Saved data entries
┏━━
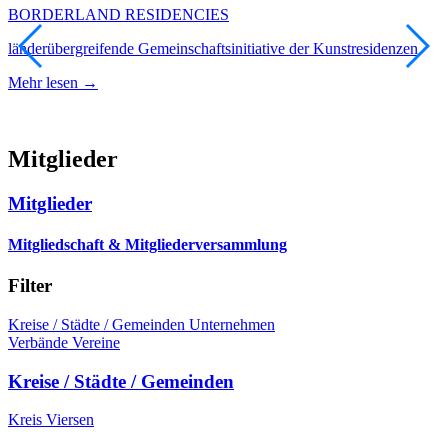
BORDERLAND RESIDENCIES
K
länderübergreifende Gemeinschaftsinitiative der Kunstresidenzen
M
Mehr lesen →
Mitglieder
Mitglieder
Mitgliedschaft & Mitgliederversammlung
Filter
Kreise / Städte / Gemeinden
Unternehmen
Verbände
Vereine
Kreise / Städte / Gemeinden
Kreis Viersen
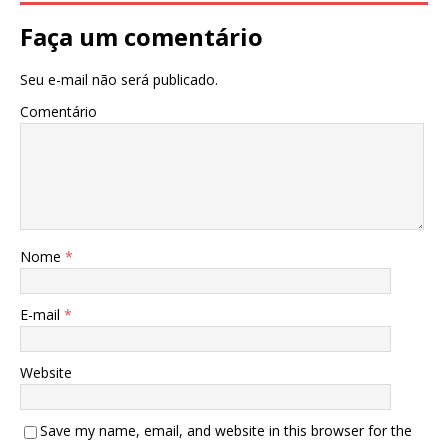
Faça um comentário
Seu e-mail não será publicado.
Comentário
Nome
*
E-mail
*
Website
Save my name, email, and website in this browser for the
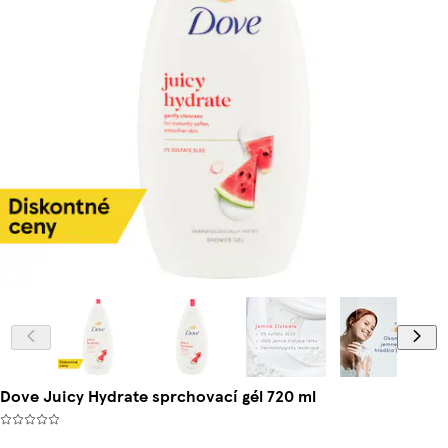
Dove Juicy Hydrate sprchovací gél 720 ml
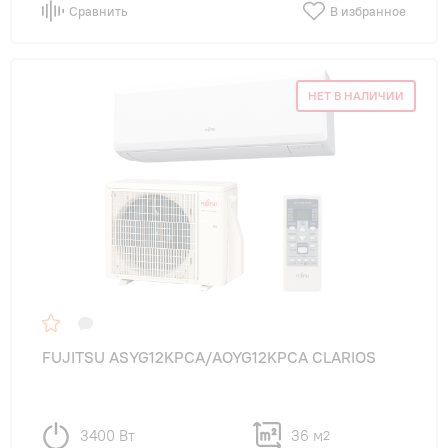
Сравнить
В избранное
НЕТ В НАЛИЧИИ
FUJITSU ASYG12KPCA/AOYG12KPCA CLARIOS
3400 Вт
36 м
2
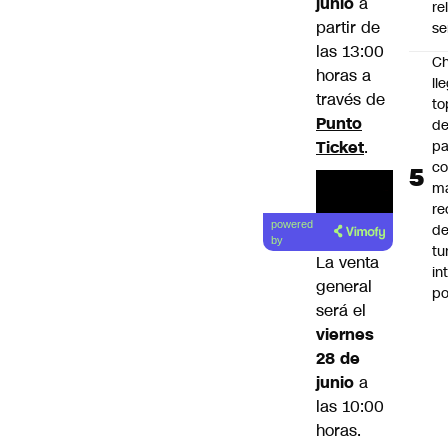
junio
a
re
partir de
se
las 13:00
Ch
horas a
ll
través de
to
Punto
de
Ticket
.
pa
c
m
re
powered
de
by
tu
La venta
in
general
p
será el
viernes
28 de
junio
a
las 10:00
horas.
┗━━
## Problem statement
Only the lines from the one containing "Dove Juicy Hydrate sprchovací gél 720 ml" through the last line of the entries should be transcribed, exactly and with no pictures.

## Your response
Dove Juicy Hydrate sprchovací gél 720 ml
Сравнить
В избранное
НЕТ В НАЛИЧИИ
FUJITSU ASYG12KPCA/AOYG12KPCA CLARIOS
3400 Вт
36 м
2
junio
a
re
partir de
se
las 13:00
Ch
horas a
ll
través de
to
Punto
de
Ticket
.
pa
c
m
re
powered
de
by
tu
La venta
in
general
p
será el
viernes
28 de
junio
a
las 10:00
horas.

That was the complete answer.